> Study questions
• a. Reproduce, word for word, the part of the news article on the auditor general's findings about First Nations programs that begins at the words "And he says" and ends after the words "of their projects.".
• b. Carry on writing the news article about the auditor general's report on First Nations programs, starting right after its last sentence.

> Extract provided
Diabetes prevention strategy for First Nations failing due lack of co-ordination, report finds
The Canadian Press
The federal auditor general says two of the government's key pillars meant to improve the lives of aboriginal peoples have gone awry because of infighting, poor co-ordination and lack of planning.
Auditor General Michael Ferguson says attempts to deal with the fallout of the residential school system are a mess, as the Truth and Reconciliation Commission bickers with the federal government over what historical documents need to be provided and how they should be preserved.
And he says Ottawa's plans to deal with rising rates of diabetes — especially on First Nations reserves — are showing no results because government programs aren't working together or checking the effectiveness of their projects.
At stake are the mental and physical health of First Nations families across Canada at a time when aboriginal communities are crying out for better treatment from the federal government.
Time is running out for the Truth and Reconciliation Commission to fulfil its mandate of creating a historical record of residential schooling, which would serve as the basis for confronting the legacy left by 120 years of a system known for its emotional, physical and sexual abuse of children.
It has until July 2014 to put together a complete record, but Ferguson says work has barely begun because government departments and the commission have not been able to agree on the scope of the work.
"We are concerned that the lack of co-operation, delays and looming deadline stand in the way of creating the historical record of Indian residential schools as it was originally intended," he said.
Court battle over archives
The Truth and Reconciliation Commission is considered the cornerstone of Prime Minister Stephen Harper's apology to residential school survivors in June 2008, meant to give aboriginal families and other Canadians closure on a troubling part of our history.
Despite years of back-and-forth, the commission's work has been hampered by haggling over how far Aboriginal Affairs needs to go in digging up archived documents. The government had maintained that it only needed to hand over documentation that had already been tabled in court for survivors' lawsuits over the years.
But the commission wanted a far broader range of documents — a demand recently backed by guidance from Ontario Superior Court.
Library and Archives Canada estimates it will take $40 million and 10 years to find and digitize all the required records. The auditors say the documentation would need to be pulled from 80 different archives involving 135 schools, and would fill about 69,000 boxes.

> Recorded information
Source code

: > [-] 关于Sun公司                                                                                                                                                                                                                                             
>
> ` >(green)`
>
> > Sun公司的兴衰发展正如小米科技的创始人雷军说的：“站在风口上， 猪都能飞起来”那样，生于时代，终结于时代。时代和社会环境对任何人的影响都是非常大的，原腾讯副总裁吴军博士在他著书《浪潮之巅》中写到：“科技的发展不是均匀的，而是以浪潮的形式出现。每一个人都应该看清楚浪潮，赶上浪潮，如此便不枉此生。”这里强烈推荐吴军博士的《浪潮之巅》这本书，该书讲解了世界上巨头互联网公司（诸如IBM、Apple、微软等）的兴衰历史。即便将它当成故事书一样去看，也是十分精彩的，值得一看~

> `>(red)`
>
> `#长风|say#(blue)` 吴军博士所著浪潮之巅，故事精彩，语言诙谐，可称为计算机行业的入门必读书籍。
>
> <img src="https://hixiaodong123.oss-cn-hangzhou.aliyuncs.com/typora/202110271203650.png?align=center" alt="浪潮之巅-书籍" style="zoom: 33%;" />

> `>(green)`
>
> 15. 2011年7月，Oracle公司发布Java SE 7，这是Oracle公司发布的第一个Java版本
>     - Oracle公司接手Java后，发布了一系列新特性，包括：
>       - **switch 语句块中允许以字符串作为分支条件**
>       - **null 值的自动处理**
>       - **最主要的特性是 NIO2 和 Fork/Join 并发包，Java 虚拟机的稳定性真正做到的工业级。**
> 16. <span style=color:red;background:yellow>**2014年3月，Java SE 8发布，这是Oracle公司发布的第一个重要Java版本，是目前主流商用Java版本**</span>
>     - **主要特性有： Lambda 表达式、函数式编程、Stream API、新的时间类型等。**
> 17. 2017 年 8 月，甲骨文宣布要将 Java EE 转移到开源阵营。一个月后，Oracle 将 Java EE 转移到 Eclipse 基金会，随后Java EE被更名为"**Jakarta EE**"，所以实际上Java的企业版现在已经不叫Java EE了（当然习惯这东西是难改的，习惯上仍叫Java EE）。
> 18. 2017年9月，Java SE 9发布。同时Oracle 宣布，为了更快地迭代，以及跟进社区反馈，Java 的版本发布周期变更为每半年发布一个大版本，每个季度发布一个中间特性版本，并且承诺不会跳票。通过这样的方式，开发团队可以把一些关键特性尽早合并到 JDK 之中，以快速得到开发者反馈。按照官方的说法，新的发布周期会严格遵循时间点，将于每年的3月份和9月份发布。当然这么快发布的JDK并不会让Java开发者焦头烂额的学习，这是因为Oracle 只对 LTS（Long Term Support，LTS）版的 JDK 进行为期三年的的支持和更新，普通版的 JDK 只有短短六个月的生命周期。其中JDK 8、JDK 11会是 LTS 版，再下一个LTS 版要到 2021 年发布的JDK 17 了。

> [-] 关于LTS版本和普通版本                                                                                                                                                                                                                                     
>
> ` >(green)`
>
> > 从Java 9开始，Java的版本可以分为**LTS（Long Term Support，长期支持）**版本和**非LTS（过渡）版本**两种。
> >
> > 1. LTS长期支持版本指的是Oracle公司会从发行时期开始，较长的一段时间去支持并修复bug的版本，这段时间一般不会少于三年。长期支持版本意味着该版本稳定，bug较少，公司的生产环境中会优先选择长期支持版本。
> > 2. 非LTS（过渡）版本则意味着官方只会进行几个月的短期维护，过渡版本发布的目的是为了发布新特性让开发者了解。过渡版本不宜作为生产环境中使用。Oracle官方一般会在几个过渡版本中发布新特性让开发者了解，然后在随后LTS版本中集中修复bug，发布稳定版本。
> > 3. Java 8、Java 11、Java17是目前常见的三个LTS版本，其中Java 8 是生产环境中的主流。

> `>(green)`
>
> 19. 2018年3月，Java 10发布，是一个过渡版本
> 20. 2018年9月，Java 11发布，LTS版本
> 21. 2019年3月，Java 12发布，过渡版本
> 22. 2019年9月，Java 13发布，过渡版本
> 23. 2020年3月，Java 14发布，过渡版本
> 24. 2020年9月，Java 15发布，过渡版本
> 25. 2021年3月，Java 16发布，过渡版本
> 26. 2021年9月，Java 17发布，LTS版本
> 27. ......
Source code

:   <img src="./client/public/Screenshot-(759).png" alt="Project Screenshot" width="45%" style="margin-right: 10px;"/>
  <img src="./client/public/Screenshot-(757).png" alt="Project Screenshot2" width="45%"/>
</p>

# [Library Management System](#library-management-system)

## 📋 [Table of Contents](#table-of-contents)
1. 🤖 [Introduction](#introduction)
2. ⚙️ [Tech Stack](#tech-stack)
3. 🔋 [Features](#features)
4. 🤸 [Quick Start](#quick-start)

> Answers in order
• a.
And he says Ottawa's plans to deal with rising rates of diabetes — especially on First Nations reserves — are showing no results because government programs aren't working together or checking the effectiveness of their projects.

• b.
Aboriginal Affairs Minister Bernard Valcourt said in a statement the government has already handed over 3.5 million documents, and is looking for a way to hand over the rest.
"We are working jointly with the commission to develop a project plan to fulfil document disclosure requirements," he said.
But the commission is afraid that when the government eventually gets around to sending it the paper, it will be swamped and left without enough time to handle it properly.
"My concern is that at the commission, we're going to get a document dump," commission chair Justice Murray Sinclair said in an interview.
The audit urges the commission and government departments to reach out to the survivors and aboriginal organizations to develop a practical solution soon. It also tells the commission that it needs to put together a solid plan to properly preserve the documentation. And all parties need to keep an eye on the clock.
Indeed, both Sinclair and Valcourt recognized the need to talk, and soon.
"We can work out a resolution relatively shortly if they tell us how much time they need," said Sinclair. He blamed the impasse on a shortage of government time and resources, and not on malicious intentions.
Strategy on diabetes prevention 'unco-ordinated'
Ferguson urged similar efforts to find a practical solution to the way the federal government handles diabetes, which proportionately affects two to three times as many aboriginal people as non-aboriginal.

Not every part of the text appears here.